The present thesis deals with the study of vision techniques for the detection of human pose based on the analysis of a single image, as well as the tracking of these poses along a sequence of images.

It is proposed to model the human pose by four kinematic chains that model the four articulated extremities. These kinematic chains and head remain attached to the body. The four kinematic chains are composed by three keypoints. Therefore, the model initially has a total of 14 parts.

All methods proposed in this work are implemented, validated and analyzed using the public CAD60 dataset, dataset with images in RGB and depth, and other dataset created expressly to complement the CAD60 dataset.

In this thesis it is proposed to modify the technique called Deformable Parts Model (DPM), adding the depth channel. Initially, the DPM model was defined over three RGB channel images. While in this thesis it is proposed to work on images of four RGBD channels, so the proposed extension is called 4D-DPM. The experiments performed with 4D-DPM demonstrate an improvement in the accuracy of pose detection with respect to the initial DPM model, at the cost of increasing its computational cost when treating an additional channel.

On the other hand, it is defined to reduce the previous computational cost by simplifying the model that defines the human pose. The idea is to reduce the number of variables to be detected with the 4D-DPM model, so that the suppressed variables can be calculated from the detected variables using inverse kinematics models based on dual quaternions. The experiments show that the combination of these two techniques allows, by reducing the computational cost of the original DPM method, to improve the accuracy of the pose detection due to the extra depth channel information.

In addition, it is proposed to use a particle filter models to continue improving the accuracy of detection of human poses along a sequence of images.

Considering the problem of detection and monitoring of human body pose along a video sequence, this thesis proposes the use of the following method.

  • Camara calibration.

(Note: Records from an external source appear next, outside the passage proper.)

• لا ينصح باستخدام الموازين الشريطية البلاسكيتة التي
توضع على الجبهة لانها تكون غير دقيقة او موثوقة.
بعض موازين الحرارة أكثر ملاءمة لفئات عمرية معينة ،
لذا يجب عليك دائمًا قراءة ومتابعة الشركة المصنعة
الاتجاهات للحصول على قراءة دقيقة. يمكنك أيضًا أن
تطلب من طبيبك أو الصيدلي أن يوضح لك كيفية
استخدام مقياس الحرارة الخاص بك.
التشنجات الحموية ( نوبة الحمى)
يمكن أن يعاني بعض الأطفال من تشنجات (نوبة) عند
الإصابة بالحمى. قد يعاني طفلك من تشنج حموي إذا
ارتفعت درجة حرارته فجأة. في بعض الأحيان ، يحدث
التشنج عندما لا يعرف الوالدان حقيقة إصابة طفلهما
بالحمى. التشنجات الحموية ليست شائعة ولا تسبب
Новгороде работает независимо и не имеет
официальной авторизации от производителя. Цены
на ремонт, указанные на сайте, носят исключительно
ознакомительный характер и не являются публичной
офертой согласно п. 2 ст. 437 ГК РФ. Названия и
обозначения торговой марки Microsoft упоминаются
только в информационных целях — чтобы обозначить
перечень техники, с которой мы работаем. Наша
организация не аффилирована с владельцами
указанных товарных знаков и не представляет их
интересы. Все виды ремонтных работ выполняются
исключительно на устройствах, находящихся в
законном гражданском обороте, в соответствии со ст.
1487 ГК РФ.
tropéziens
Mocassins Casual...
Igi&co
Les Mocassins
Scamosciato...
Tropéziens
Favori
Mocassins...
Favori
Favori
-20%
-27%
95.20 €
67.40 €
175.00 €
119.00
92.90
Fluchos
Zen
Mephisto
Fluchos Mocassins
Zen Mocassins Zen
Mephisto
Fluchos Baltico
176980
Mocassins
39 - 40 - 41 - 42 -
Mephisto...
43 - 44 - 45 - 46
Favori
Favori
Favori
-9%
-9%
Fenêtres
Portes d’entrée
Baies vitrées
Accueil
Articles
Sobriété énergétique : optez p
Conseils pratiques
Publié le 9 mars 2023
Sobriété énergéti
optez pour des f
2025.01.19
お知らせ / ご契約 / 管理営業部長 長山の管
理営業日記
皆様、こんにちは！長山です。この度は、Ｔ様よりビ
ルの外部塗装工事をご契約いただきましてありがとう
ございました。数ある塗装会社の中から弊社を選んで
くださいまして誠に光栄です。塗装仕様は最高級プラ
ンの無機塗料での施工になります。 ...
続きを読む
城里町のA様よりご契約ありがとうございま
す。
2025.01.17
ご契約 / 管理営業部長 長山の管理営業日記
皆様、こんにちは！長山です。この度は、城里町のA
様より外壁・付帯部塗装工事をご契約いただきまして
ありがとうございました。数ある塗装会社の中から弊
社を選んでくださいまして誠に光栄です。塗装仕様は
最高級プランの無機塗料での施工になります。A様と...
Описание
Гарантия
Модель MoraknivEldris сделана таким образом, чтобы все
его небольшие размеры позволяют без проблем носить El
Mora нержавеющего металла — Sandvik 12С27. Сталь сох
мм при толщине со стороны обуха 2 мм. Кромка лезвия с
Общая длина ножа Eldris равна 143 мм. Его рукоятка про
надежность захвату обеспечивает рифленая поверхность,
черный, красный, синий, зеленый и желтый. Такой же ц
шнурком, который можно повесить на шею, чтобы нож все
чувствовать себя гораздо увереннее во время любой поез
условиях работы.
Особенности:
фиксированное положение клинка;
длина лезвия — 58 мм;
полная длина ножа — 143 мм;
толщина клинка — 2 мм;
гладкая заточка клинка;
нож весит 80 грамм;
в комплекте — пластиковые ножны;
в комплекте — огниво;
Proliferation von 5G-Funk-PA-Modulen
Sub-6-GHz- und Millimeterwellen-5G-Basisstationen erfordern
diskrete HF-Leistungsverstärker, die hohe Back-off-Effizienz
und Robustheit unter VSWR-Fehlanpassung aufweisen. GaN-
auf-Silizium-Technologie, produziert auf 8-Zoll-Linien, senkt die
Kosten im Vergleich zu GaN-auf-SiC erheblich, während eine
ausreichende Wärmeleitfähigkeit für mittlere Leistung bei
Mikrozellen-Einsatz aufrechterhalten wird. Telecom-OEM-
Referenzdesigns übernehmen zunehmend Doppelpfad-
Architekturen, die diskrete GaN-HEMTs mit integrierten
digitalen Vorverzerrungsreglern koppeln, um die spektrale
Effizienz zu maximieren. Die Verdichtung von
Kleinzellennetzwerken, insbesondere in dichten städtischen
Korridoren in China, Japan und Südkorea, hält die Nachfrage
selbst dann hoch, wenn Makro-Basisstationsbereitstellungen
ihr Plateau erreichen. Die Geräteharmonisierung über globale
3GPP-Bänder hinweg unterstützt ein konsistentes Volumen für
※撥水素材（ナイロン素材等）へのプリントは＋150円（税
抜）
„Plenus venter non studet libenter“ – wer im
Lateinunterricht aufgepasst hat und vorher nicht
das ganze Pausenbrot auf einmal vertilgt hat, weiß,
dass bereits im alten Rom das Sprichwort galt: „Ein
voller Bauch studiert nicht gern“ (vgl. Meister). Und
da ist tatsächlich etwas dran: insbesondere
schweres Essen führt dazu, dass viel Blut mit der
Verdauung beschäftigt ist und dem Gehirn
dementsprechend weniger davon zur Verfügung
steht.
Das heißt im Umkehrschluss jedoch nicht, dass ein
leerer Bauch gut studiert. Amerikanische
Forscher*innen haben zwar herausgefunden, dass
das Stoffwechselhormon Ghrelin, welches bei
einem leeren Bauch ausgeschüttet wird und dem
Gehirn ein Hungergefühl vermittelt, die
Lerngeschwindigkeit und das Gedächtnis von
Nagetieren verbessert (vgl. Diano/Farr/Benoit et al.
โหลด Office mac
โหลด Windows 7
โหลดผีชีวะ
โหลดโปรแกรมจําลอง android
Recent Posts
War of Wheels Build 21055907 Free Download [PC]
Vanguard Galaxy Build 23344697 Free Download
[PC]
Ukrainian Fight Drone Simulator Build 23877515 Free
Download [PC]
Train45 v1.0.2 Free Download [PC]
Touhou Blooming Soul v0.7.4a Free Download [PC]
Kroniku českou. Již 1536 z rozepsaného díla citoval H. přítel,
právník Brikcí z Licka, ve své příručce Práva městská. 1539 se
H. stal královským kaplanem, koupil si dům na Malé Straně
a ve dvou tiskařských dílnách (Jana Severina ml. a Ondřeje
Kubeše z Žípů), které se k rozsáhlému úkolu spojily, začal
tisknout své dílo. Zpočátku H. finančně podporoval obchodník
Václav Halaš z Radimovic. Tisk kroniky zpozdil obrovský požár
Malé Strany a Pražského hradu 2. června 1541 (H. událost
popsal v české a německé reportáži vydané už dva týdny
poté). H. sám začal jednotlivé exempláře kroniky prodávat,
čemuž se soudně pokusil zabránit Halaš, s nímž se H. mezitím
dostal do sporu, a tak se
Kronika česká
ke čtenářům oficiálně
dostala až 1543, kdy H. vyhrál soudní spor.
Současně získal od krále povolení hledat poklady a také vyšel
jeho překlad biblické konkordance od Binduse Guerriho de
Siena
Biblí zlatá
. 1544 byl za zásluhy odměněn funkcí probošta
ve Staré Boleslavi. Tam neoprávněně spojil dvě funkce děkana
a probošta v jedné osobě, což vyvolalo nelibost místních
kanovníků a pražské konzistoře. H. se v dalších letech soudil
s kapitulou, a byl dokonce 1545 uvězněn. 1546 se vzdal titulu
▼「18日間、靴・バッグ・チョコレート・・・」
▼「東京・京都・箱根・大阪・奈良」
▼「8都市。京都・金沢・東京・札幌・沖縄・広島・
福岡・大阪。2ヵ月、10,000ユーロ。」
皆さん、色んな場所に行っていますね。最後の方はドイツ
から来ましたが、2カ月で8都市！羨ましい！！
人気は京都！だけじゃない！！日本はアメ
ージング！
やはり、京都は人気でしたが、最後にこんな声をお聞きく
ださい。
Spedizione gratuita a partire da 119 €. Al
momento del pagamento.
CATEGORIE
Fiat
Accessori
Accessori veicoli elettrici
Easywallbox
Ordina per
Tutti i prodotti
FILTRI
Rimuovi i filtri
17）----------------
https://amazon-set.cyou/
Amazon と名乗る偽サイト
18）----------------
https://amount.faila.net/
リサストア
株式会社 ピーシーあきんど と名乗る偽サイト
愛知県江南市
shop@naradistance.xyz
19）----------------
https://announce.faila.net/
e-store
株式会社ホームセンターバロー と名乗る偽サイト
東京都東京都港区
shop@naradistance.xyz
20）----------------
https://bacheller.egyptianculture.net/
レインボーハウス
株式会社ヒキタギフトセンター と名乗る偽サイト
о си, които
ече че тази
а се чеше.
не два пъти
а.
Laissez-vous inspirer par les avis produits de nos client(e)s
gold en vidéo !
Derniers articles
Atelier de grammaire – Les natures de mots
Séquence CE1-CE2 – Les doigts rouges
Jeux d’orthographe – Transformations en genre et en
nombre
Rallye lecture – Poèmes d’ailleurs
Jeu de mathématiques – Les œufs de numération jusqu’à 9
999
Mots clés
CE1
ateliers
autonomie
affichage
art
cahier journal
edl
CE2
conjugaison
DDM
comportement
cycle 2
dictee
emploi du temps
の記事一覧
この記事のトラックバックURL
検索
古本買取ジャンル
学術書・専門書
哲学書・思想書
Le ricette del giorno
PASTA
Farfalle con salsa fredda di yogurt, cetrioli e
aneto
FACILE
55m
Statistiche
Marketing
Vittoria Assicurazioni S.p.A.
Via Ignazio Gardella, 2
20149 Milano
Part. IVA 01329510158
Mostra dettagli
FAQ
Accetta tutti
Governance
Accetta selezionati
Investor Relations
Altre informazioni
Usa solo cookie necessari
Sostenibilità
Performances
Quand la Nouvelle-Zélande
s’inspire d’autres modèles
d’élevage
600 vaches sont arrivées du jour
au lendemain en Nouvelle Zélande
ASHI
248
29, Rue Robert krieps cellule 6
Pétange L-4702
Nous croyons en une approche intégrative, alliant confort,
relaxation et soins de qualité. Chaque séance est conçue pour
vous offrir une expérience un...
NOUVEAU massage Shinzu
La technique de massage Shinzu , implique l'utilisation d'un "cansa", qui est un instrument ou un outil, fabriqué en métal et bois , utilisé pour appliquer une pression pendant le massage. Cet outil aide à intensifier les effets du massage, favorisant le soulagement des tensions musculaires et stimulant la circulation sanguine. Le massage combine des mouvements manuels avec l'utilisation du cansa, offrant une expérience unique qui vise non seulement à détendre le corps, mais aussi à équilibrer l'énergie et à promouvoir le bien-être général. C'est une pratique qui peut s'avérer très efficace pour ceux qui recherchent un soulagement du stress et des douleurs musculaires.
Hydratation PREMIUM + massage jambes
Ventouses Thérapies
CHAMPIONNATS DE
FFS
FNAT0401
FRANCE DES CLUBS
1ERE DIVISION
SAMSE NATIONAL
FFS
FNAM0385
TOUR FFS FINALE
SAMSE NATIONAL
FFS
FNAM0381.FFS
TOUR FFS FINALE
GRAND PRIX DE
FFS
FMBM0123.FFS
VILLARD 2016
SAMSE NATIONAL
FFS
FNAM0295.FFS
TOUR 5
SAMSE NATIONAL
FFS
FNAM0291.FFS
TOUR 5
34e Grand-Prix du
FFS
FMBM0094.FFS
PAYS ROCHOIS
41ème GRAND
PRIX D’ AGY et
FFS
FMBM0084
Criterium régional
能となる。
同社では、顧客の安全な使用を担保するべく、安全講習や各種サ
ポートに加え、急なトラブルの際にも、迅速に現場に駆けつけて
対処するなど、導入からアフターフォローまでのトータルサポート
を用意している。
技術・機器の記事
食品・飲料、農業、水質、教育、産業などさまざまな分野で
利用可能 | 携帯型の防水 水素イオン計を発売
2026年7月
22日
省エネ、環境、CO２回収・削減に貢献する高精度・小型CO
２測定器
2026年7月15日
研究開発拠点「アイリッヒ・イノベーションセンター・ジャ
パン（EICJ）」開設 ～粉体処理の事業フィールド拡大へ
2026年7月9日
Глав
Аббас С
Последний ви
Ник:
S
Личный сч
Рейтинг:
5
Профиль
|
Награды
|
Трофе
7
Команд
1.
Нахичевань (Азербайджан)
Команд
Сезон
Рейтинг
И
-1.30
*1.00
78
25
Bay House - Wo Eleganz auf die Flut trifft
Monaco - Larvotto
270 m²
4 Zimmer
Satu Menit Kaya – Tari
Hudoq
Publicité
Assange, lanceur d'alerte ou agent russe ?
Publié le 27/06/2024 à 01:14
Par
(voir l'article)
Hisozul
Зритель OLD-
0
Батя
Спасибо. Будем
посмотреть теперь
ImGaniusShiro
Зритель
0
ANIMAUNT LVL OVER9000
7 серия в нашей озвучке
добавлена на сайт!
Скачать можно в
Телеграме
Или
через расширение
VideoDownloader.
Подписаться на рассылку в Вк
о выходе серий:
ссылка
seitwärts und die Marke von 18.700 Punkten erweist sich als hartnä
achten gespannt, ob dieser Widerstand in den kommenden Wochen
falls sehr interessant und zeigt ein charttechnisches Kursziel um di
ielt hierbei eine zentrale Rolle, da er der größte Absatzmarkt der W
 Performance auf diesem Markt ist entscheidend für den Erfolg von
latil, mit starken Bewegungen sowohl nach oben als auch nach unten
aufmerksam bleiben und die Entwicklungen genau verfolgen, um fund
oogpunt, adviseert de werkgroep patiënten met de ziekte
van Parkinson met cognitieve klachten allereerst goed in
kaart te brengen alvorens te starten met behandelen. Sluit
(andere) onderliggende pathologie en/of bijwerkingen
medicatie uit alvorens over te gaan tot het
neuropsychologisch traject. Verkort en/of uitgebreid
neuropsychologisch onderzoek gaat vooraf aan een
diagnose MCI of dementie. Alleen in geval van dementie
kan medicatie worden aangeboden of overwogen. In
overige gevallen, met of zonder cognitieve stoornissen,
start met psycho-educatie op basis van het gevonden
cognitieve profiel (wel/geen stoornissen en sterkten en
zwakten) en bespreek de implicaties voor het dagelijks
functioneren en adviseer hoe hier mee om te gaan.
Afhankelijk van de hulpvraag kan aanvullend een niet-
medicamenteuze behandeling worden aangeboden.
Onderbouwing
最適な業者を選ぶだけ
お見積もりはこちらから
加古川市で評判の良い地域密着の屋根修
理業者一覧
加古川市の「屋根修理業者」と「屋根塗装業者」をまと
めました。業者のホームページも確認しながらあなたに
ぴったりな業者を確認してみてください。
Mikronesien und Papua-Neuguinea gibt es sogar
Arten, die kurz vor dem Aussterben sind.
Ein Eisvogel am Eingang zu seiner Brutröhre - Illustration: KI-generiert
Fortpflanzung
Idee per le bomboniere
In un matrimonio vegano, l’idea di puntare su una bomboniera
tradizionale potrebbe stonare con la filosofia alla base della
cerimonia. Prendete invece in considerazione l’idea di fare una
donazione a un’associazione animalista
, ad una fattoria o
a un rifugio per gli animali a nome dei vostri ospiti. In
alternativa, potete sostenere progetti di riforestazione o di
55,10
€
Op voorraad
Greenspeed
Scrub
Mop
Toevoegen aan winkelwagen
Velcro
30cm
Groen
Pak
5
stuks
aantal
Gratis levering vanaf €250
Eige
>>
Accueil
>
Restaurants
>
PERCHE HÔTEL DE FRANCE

RGBD image processing. Subtraction of the image background with the MSER method.
  • 4D-DPM: method used to detect the keypoints (variables of the pose model) within an image.
  • Particle filters: this type of filter is designed to track the keypoints over time and correct the data obtained by the sensor.
  • Inverse kinematic modeling: the control of kinematic chains is performed with the help of dual cuaternions in order to obtain the complete pose model of the human body.

The overall contribution of this thesis is the proposal of the previous method that, combining the previous methods, is able to improve the accuracy in the detection and the follow up of the human body pose in a video sequence, also reducing its computational cost .

This is possible due to the combination of the 4D-DPM method with the use of inverse kinematics techniques. The original DPM method should detect 14 point of interest on an RGB image to estimate the human pose. However, the proposed method, where a point of interest for each limb is removed, must detect 10 point of interest on an RGBD image. Subsequently, the eliminated 4 point of interest are calculated by using inverse kinematics methods from the calculated 10 point of interest.

To solve the problem of inverse kinematics a dual quaternions methods is proposed for each of the 4 kinematic chains that model the extremities of the skeleton of the human body.

The particle filter is applied over the time sequence of the 10 points of interest of the posture model detected through the 4D-DPM method. To design these particle filters it is proposed to add the following restrictions to weight the particles generated:

  • Restrictions on joint limits: The human pose is modeled with a set of open kinematic chains. In such a way that the points of interest are the joint articulation variables of each of the kinematic chains. Each of these variables has a restricted movement in a given range.
  • Softness restrictions: it is proposed to weight the particles inversely proportional to the distance of the particle generated with the solution at the previous time instant.
  • Collision detection: the geometric modeling used to model the skeleton of the human body is a set of poly-spheres because they allow us to perform collision detection between body elements very efficiently. It is proposed that the particle filter does not generate particles in which there are collisions impossible between these elements.
  • Projection of poly-spheres: it is proposed to weight each particle generated directly proportional to the overlap of the projection of the poly-sphere model that defines this particle with some plane of the RGBD image.